Friends with Food Restrictions

FriendsWithFoodRestrictions This post has a little bit of a different audience… It is for parents whose children have friends with food restrictions.

Your child has a friend who deals with some type of food related problem or whose parents don’t allow them to eat a certain food, what do you do? Let them come over but only between meals? Avoid having them over at all? If you are looking for a way to include their friend in a meal or snack, in all honesty it may be very hard.

Here are a few tips on how to help make him or her feel as welcomed as possible:

1. Prevent cross-contamination.

When someone is dealing with a serious reaction to food, cross-contamination is a real concern. This occurs when there is unintentional, physical transfer of microorganisms from one food or object to another. To prevent cross-contamination, there are several steps to take. Starting with washing your hands and surfaces and always use clean dishes and utensils.

If you are really concerned about cross-contamination, keep paper dishes and plastic silverware at your home that can be tossed away when their friend is done eating.
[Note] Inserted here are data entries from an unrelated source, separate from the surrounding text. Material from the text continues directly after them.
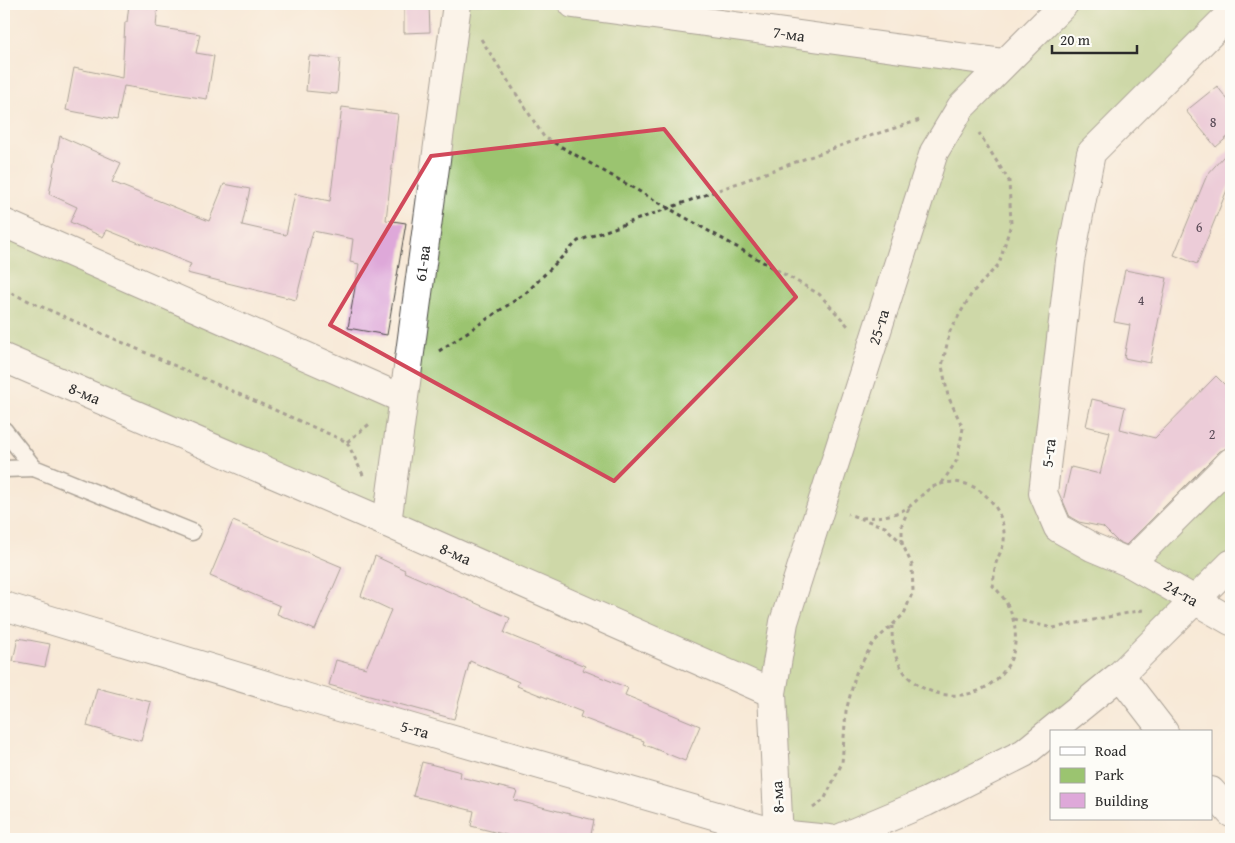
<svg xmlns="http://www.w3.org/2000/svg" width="1235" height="843" font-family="'Gentium Book Plus',serif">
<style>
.green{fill:#9bc470;stroke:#63784e}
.building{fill:#dea8d9}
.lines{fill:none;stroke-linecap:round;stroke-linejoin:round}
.lane-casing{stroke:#4a4845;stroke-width:19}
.street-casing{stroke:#4a4845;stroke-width:30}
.secondary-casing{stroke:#4a4845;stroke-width:30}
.path{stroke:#4a4845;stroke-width:3;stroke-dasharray:4 4;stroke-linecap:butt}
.lane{stroke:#fff;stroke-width:16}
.street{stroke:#fff;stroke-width:28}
.secondary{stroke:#fff;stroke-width:28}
.marked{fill:none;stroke:#d1495b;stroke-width:4;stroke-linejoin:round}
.labels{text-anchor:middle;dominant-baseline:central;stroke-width:5;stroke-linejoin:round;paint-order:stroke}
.number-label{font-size:14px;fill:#584a56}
.street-label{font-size:16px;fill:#2b2b2b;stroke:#fdfcf7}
</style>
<rect width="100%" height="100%" fill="#fdfcf7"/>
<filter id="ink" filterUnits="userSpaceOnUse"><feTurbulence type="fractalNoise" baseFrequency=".02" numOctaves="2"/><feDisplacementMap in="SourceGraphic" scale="10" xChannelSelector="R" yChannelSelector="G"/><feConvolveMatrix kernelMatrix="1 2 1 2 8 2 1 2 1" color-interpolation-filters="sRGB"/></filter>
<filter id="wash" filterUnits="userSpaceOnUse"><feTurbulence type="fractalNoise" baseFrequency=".0096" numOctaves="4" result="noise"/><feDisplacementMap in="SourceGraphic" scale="20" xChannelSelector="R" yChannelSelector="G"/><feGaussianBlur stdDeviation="1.12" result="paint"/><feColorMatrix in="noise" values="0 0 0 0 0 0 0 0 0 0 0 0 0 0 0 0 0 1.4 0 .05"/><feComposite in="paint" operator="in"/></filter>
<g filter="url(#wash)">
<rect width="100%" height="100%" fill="#f8e9d7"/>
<polygon class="green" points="457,4 573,4 1004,63 1064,4 1231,4 1091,154 1043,493 1058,528 1130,563 1231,462 1231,564 1024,753 838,839 779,834 772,693 4,358 4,223 403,398"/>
<g id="blocks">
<g class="building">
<polygon points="129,4 158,4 156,27 200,34 196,53 214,56 207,99 124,86 117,120 66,110 74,68 122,78 125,22 127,22"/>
<polygon points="404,4 429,4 430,32 404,33"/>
<polygon points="309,56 340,59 337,94 306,91"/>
<polygon points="1217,86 1231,104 1231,134 1216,147 1186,111"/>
<polygon points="342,107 398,114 386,220 406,223 387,335 348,328 359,264 350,262 353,239 313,231 296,300 187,273 191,264 107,230 103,237 70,222 77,207 49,194 60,136 121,163 112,182 209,221 224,184 250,189 242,225 286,235 295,194 330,201"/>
<polygon points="1231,148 1231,180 1197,264 1174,255 1207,175"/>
<polygon points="1125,270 1167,278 1150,363 1124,358 1130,325 1114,322"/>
<polygon points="1216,376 1231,391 1231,447 1220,451 1126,545 1117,541 1103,527 1079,522 1070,517 1063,501 1071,467 1100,474 1110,432 1086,426 1092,399 1125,407 1120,429 1155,438"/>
<polygon points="233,521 342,567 315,630 277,614 280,606 210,576"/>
<polygon points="375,556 405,570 404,572 510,618 504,633 585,666 583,670 628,688 625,695 700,726 685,761 643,744 644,741 580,717 582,712 517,686 519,682 470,661 454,719 329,685 336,660 366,668 391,610 361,596"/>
<polygon points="18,638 50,644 45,667 13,661"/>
<polygon points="97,688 151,702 141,741 87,726"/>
<polygon points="422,762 461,772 460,777 517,791 514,800 594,820 590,839 522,839 471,826 474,811 413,796"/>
</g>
</g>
</g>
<g filter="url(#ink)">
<use href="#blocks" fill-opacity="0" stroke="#4a4845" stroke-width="1"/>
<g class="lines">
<g class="lane-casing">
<g id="lane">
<polyline points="4,430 34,468 192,532"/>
<polyline points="4,469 34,468"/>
</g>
</g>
<g class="street-casing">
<g id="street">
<path id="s1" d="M573 4 1004 63"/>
<path id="s2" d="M1231 13 1091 153 1070 261 1043 493 1058 528 1092 547 1130 563 1231 621"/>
<polyline points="4,223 403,399"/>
<path id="s3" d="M4 358 387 523 772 693"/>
<path id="s4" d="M387 523 457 4"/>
<polyline points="1130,563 1231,462"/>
<path id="s5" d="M4 606 315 700 779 834 829 839"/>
<polyline points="1120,675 1164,732"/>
<polyline points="1211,791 1231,813"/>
<polyline points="838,839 926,802 1024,753 1120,675 1231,564"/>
</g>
</g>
<g class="secondary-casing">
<g id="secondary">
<path id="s6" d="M779 839 772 693 784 622 934 152 961 107 1064 4"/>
</g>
</g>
<g class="path">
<polyline points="481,39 544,137 819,294 848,326"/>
<polyline points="4,290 347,442 364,477"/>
<polyline points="439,351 526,293 578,241 851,142 920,120"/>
<polyline points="347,442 372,422"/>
<polyline points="942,483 957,460 963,428 948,396 942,366 950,331 972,293 999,264 1011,224 1009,181 979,133"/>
<path d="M862 518C879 517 896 516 910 506 922 497 925 488 941 484 976 474 1007 508 1004 541 1003 549 998 556 996 563 994 571 994 578 993 586 1022 613 1025 661 989 685 962 704 917 696 901 667 893 654 892 641 892 626"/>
<polyline points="902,543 902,524 910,506"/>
<polyline points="1014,619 1053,628 1143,610"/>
<polyline points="813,808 824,800 842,763 846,711 856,673 873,643 904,614 913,591 912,565 902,543 885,527 848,514"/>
</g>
<use href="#lane" class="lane"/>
<use href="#street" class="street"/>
<use href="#secondary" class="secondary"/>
</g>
</g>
<path d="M0 0H1235V843H0ZM664 129 796 297 614 481 330 325 431 156Z" fill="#f8e9d7" fill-opacity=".55" fill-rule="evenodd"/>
<path class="marked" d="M664 129 796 297 614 481 330 325 431 156Z"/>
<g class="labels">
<g class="number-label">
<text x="1213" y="122">8</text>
<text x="1199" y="227">6</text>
<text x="1141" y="300">4</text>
<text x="1212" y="434">2</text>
</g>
<g class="street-label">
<text stroke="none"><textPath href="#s1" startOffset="218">7-ма</textPath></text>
<text stroke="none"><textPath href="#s4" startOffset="262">61-ва</textPath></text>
<text stroke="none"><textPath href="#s6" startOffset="528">25-та</textPath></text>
<text stroke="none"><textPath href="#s3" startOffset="88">8-ма</textPath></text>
<text transform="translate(1048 453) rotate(-83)">5-та</text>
<text stroke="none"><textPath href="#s3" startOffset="492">8-ма</textPath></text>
<text stroke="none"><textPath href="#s2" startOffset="719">24-та</textPath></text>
<text stroke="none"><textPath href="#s5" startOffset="429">5-та</textPath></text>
<text transform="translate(777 797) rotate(-93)">8-ма</text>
</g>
</g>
<rect width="1235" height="843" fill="none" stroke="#fdfcf7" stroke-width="20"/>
<rect x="1050" y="730" width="162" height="90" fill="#fdfcf7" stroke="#a9a8a5"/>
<rect x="1060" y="747" width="25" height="8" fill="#ffffff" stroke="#a9a8a5"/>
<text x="1095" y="756" font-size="15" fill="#2b2b2b">Road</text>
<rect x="1060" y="768" width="25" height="15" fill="#9bc470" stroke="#a9a8a5"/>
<text x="1095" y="780" font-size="15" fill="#2b2b2b">Park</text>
<rect x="1060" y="793" width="25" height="15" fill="#dea8d9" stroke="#a9a8a5"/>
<text x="1095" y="806" font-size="15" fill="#2b2b2b">Building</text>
<path d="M1052 45v8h85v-8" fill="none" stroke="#2b2b2b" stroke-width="2.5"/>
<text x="1060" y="45" font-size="15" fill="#2b2b2b" stroke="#fdfcf7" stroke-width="4" paint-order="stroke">20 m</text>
</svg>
Also consider buy a cheap cutting board to only for him or her as the knife groves will trap the microorganisms of food. More information about preventing cross-contamination can be found here.
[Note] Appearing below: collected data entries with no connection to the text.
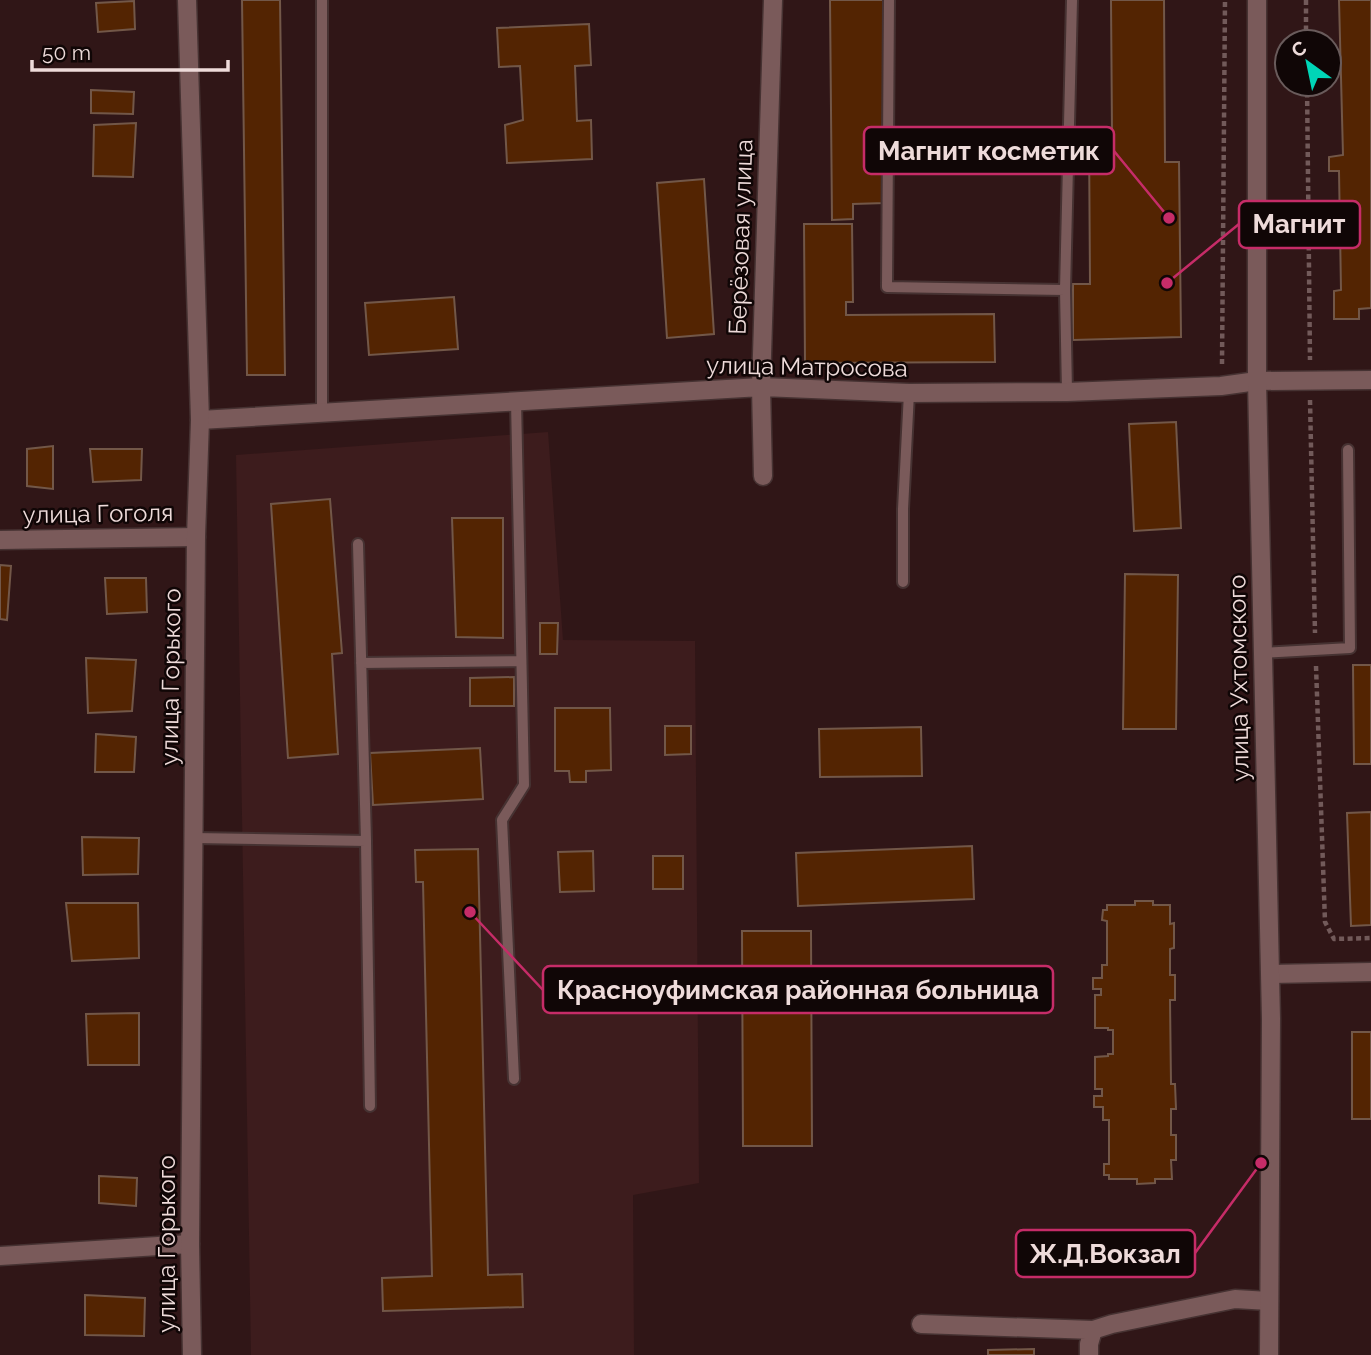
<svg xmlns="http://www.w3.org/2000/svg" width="1371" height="1355" viewBox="0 0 1371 1355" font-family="Raleway,sans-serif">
	<rect width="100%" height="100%" fill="#301617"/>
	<path fill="#3d1c1d" d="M548,432L563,640L695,641L699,1183L633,1195L634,1355H251L236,455Z"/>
	<path fill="#532402" stroke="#725748" stroke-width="2" d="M242,0H280L285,375H247Z
		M830,0H883L885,203L853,204V219L832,220Z
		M1111,0H1164L1165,162H1179L1181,337L1073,340V284H1090L1089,132H1112Z
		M1339,0H1371V308L1359,309V319H1334V291L1341,290L1339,171H1329V157L1343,155Z
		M134,1L135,29L98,32L96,3Z
		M589,24L591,65L575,66L577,121L591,120L592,159L507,163L505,125L523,120L520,66L499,67L497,28Z
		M91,90L134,92L133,114L91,113Z
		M136,123L133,177L93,176L94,125Z
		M704,179L714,334L667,338L657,183Z
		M804,224H852L853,302H846V315L994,314L995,362L805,363Z
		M454,297L458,349L369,355L365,303Z
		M1176,422L1181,528L1134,531L1129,424Z
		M53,446V489L27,486V449Z
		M90,449H142L141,480L93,482Z
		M330,499L342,653L332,654L338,754L288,758L271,504Z
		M452,518H503V638L456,637Z
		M0,565L11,566L7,620L0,619Z
		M1125,574L1178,575L1176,729H1123Z
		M105,578H146L147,612L107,614Z
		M540,623H558L557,654H540Z
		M86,658L136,660L132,711L88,713Z
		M1353,665H1371V764H1354Z
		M514,677V706H470V678Z
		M555,708H610L611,770L586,771V782H570L569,771H555Z
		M665,726H691V754L665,755Z
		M921,727L922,776L820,777L819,729Z
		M96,734L136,737L134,772H95Z
		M480,748L483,799L373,805L370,753Z
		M1371,812V925L1351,926L1347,813Z
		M82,837L139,838L138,874L83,875Z
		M972,846L974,899L798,906L796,853Z
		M478,849L488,1275L522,1274L523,1307L383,1311L382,1278L432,1276L423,882H416L415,850Z
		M593,851L594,891L560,892L558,852Z
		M653,856H683V889H653Z
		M1135,901H1153V905H1170V924L1174,923V948L1170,949V975H1175V1000H1170L1171,1084H1175L1176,1109H1171V1135H1176V1160H1171L1172,1179H1155V1183L1137,1184V1179H1109V1175H1104V1164H1109V1120H1103V1107H1094V1096H1102V1089H1095V1057L1108,1056V1054H1113V1030H1108V1028H1095V995H1101V989H1093V978H1102V965H1107V921L1102,920L1103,910H1107V905H1135Z
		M66,903H138L139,958L72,961Z
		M742,931H811L812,1146H743Z
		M139,1013V1065H88L86,1014Z
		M1352,1032H1371V1119H1352Z
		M99,1176L137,1178L136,1206L99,1203Z
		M85,1295L145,1298L144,1336L85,1335Z
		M1034,1349V1355H988V1350Z"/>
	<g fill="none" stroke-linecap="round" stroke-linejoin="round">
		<g stroke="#463232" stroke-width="14">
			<path id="lane" d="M322,0V413
				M889,0L887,287L1065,290
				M1067,392L1065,290L1072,0
				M358,544L366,841
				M903,582V509L909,393
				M1263,653L1350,648L1348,450
				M361,663L520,661
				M194,838L366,841L370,1106
				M514,1079L502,820L524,785L516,401"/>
		</g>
		<g stroke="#463232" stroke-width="21">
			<path id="street" d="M200,420L761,387L909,393L1067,392L1221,386L1257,381L1371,380
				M763,476L761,387L773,0
				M0,540L196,537
				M1271,974L1371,972
				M0,1256L190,1244
				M921,1324L1093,1330
				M1089,1355V1344L1093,1330L1112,1324L1235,1299L1269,1301"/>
		</g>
		<g stroke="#463232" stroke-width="21">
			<path id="secondary" d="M187,0L200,420L196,537L190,1244L192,1355
				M1257,0V381L1271,1019L1269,1355"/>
		</g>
		<path stroke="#725a5a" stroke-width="4.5" stroke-dasharray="5 3.5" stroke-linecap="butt" d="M1306,0V42
			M1307,84L1310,360
			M1222,364L1225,0
			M1310,400L1315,633
			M1316,666L1325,922L1334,939L1371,938"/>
		<use href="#lane" stroke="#7a5a5a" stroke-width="10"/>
		<use href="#street" stroke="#7a5a5a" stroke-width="18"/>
		<use href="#secondary" stroke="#7a5a5a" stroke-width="18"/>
	</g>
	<g text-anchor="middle" stroke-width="5" stroke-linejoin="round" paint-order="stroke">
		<g font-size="24" fill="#eedbda" stroke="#100606">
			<text transform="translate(741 237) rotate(-88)" y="8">Берёзовая улица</text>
			<text transform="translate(807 367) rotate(1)" y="8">улица Матросова</text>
			<text transform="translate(98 514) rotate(-1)" y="8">улица Гоголя</text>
			<text transform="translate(171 677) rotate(-89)" y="8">улица Горького</text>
			<text transform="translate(1239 678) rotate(-91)" y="8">улица Ухтомского</text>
			<text transform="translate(167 1244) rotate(-90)" y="8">улица Горького</text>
		</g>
	</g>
	<path fill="none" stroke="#c62c68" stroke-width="2.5" d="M1169 218L1114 151M1167 283L1239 224M470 912L543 990M1261 1163L1195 1253"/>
	<g fill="#c62c68" stroke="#100606" stroke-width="2.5">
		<circle cx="1169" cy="218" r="7"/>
		<circle cx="1167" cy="283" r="7"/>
		<circle cx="470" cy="912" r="7"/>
		<circle cx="1261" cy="1163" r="7"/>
	</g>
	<g fill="#100606" stroke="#c62c68" stroke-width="2.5">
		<rect x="864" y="127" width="250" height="47" rx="7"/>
		<rect x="1239" y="201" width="121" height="47" rx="7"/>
		<rect x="543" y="966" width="510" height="47" rx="7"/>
		<rect x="1016" y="1230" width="179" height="47" rx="7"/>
	</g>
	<g font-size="26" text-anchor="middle" font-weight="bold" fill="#eedbda">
		<text x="989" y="160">Магнит косметик</text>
		<text x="1299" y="233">Магнит</text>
		<text x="798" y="999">Красноуфимская районная больница</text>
		<text x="1105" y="1263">Ж.Д.Вокзал</text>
	</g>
	<g transform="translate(1308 63) rotate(327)"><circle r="33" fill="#100606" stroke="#695b5b" stroke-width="2"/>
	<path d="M0-5L12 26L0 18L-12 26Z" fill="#00d5b7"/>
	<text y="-10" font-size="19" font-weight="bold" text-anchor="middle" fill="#eedbda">С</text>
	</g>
	<path d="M32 60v10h196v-10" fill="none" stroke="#eedbda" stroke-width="3.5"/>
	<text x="42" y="60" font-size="21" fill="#eedbda" stroke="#100606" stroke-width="5" paint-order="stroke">50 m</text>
</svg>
2. Talk to the friend or their parents.

Have a sit down conversation with the child if he or she is older or with their parents if they are younger. Express your desire to make them feel welcomed in your home and that you want to be able to cook or keep food in the home for them. Ask about the severity of their reactions and what exactly their “bad” foods are. Also, ask which food would be easiest for you to prepare and keep a list of the suggestions they have.

3. Take no for an answer.

My friends do not have any food restrictions so I am the one that comes over and causes the issues. I can eat fruit but that about it when I go to different homes. They offer me food still and try to be accommodating and I say, “Thank you, but I’m good”. I’ll pack my own food and feed myself or instruct  them on how to prepare what I brought for the meal. Often, I will also just eat before or after.

If the child says that it is okay for you not to cook for them and that they will bring their own food, accept it. They are not insulting you, they likely don’t want to be a inconvenience for you or may not even know themselves what to ask you to make.